Sekitar 100.000 wisatawan datang ke Ambarawa tiap tahunnya, 30 persen di antaranya adalah orang asing.
Pada 15 Agustus 1876—dua pekan setelah tiba di Indonesia—penulis puisi The Sleeper in the Valley ini melarikan diri dari baraknya sebelum dikirim untuk bertempur di Aceh.
Ketika meninggalkan Salatiga—kota yang saat itu berpenduduk hanya 1.000 jiwa namun kini berkali-kali lipat menjadi 200.000 jiwa—mungkin penyair itu bersembunyi di sebuah gubuk di kaki Gunung Merbabu, mencoba merealisasikan imajinasi yang dia bayangkan dalam puisi “Bad Blood”.

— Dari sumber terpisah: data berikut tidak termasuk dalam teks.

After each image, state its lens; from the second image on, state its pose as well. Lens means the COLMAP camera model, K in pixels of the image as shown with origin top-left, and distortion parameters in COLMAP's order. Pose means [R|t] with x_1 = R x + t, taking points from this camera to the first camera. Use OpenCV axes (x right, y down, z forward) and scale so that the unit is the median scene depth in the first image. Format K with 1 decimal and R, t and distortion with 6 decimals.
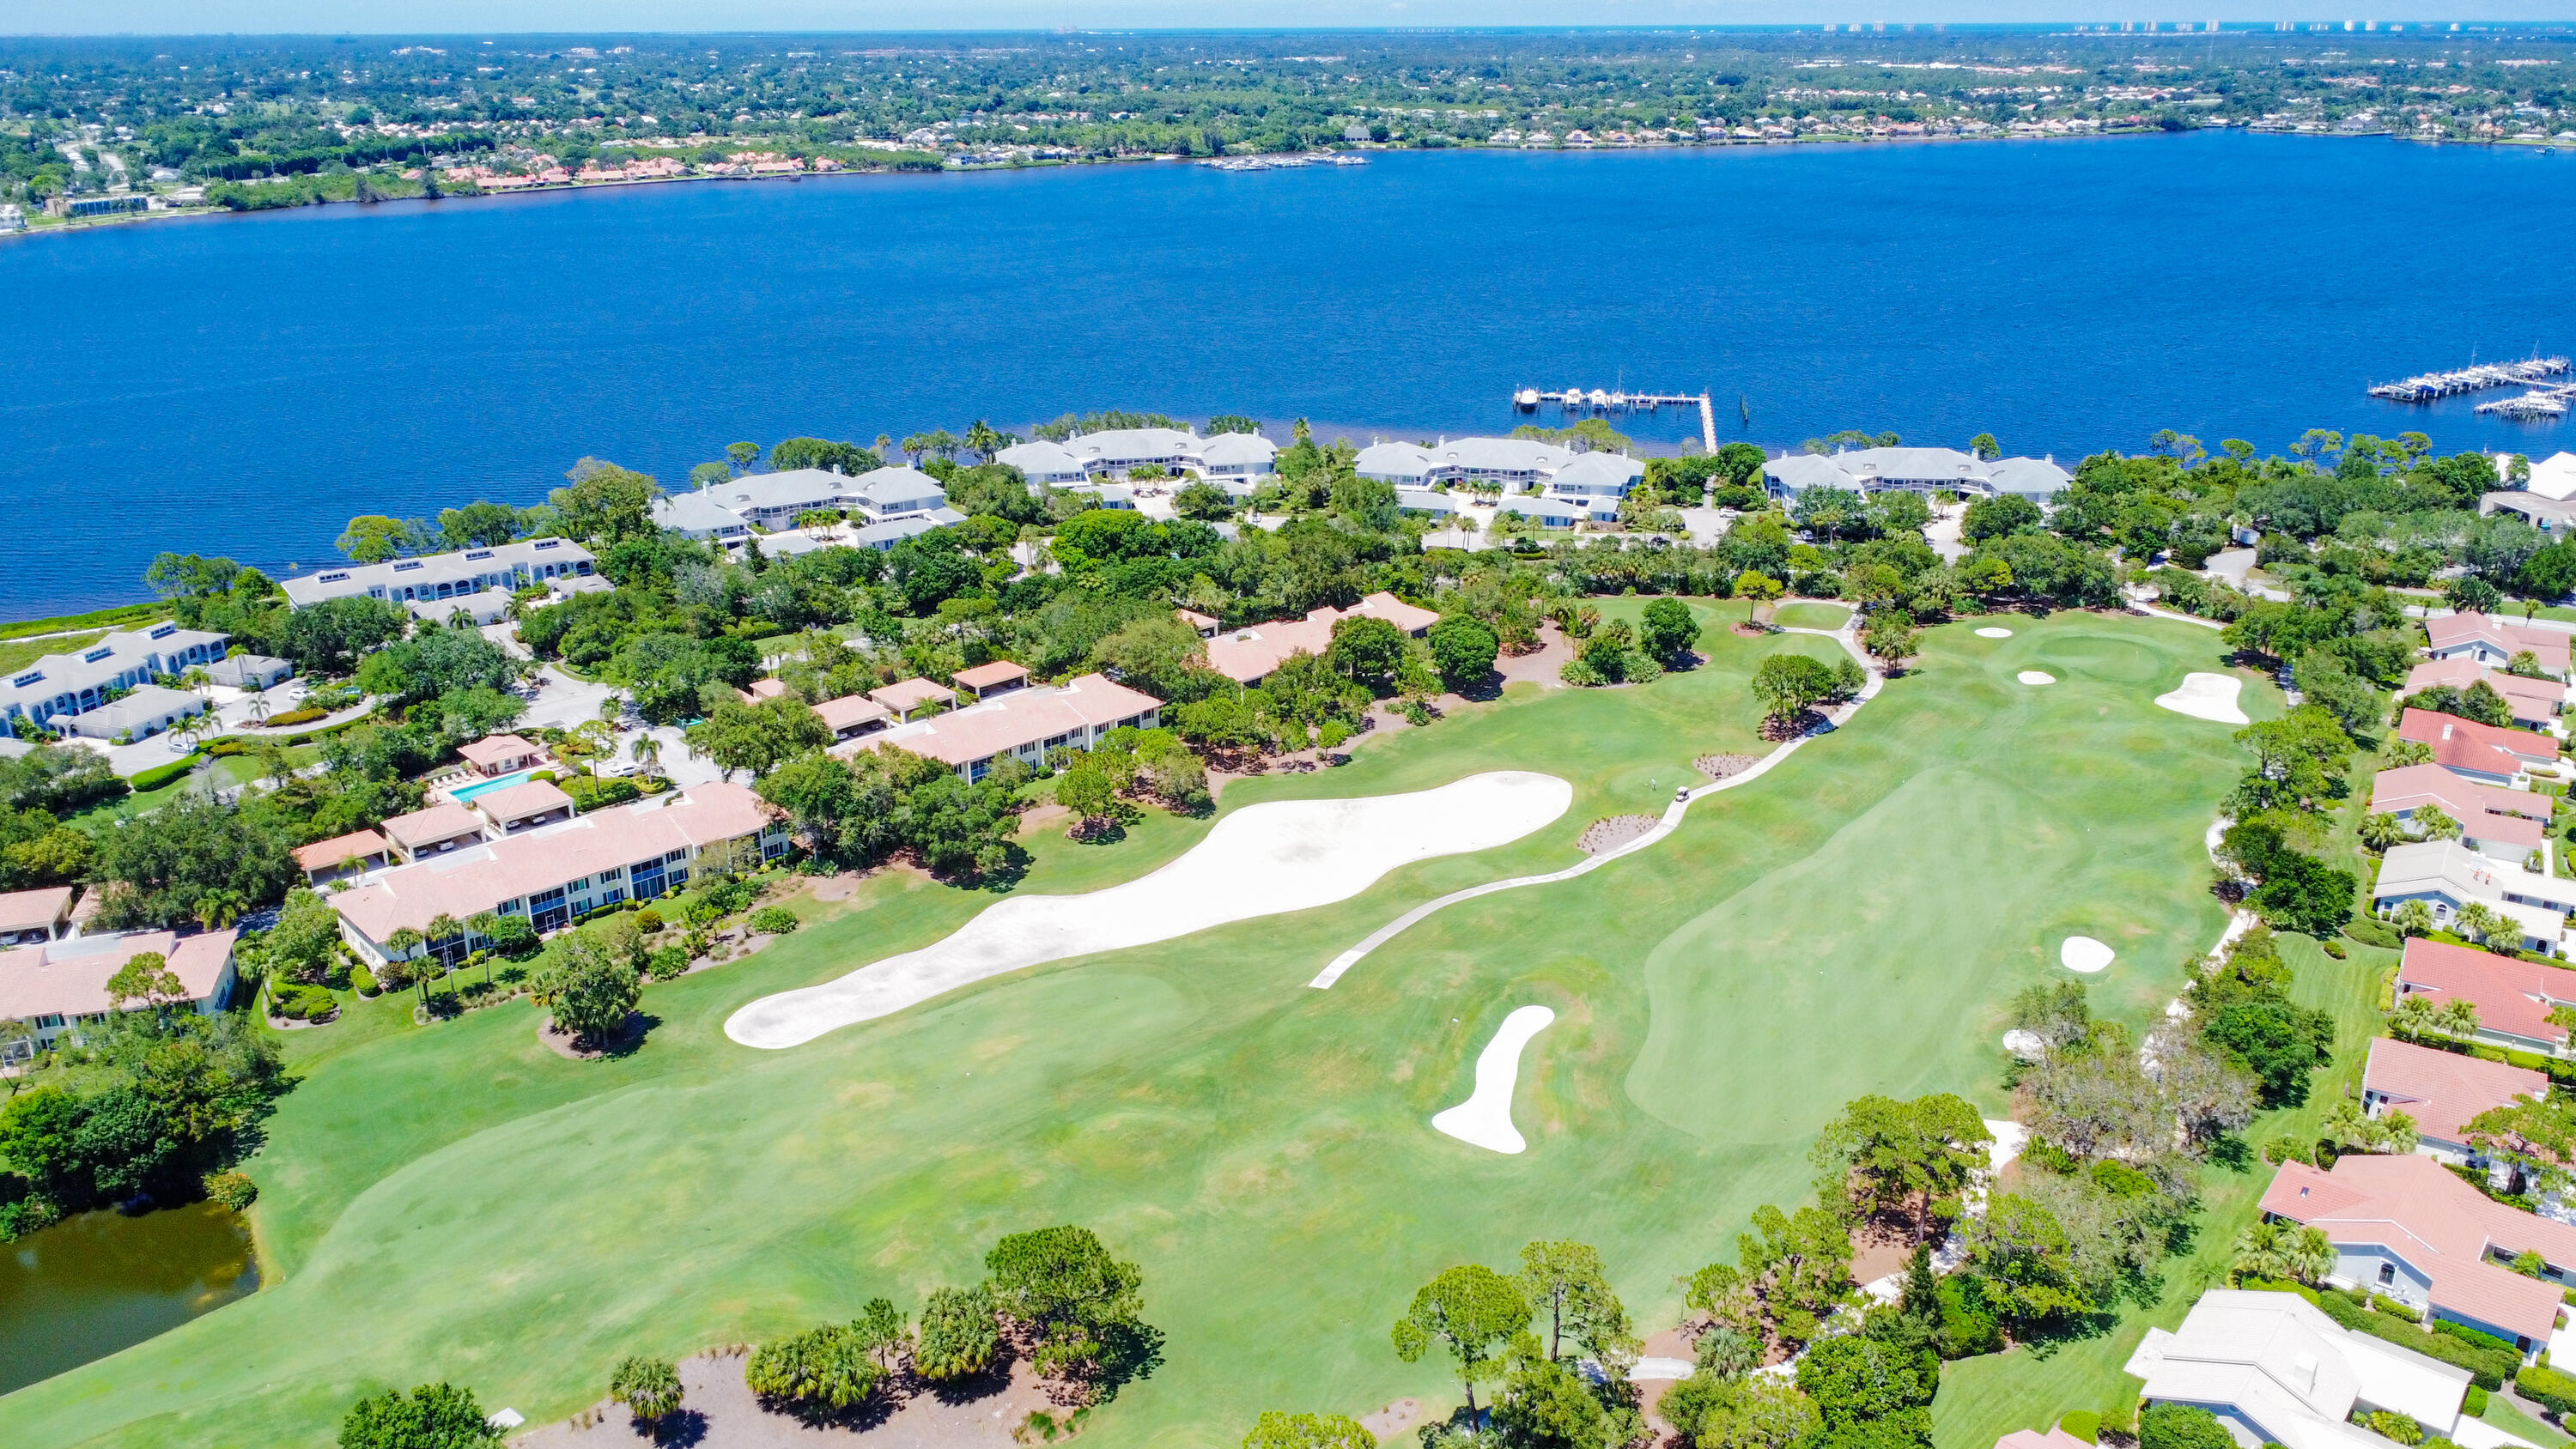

"Berenang, menginjak rumput, berburu, terutama merokok: minum minuman keras seperti logam mendidih—seperti yang dilakukan para leluhur di sekitar api unggun," tulisnya.
Namun, minggu-minggu terakhir sang penyair di Indonesia—yang meninggal di Marseille pada usia 37 tahun—tetap menjadi misteri.
Setelah kabur dari tugasnya di KNIL, yang diketahui hanyalah bahwa Rimbaud berlayar ke Eropa dan tiba di Prancis pada awal 1877.
Setelah itu, dia melanjutkan perjalanan ke Yaman dan Etiopia.
Meski yang tertinggal dari jejak Rimbaud di Indonesia adalah plakat yang terpampang di rumah dinas wali kota Salatiga yang menyatakan Rimbaud “tinggal di Salatiga dari tanggal 2 hingga 15 Agustus 1976”, sebuah jalur jejak perjalanan Rimbaud kini sedang direncanakan.
Sri Sarwanti, kepala kantor perpustakaan dan arsip Salatiga, mengatakan mereka ingin "memperkuat dan mengingatkan orang-orang tentang apa yang telah dibawa Arthur Rimbaud ke wilayah kami".
"Kami terbuka terhadap inisiatif apa pun yang menyoroti masa tinggal Rimbaud di Jawa," kata Hilmar Farid, direktur jenderal di Kementerian Pendidikan dan Kebudayaan, kepada AFP.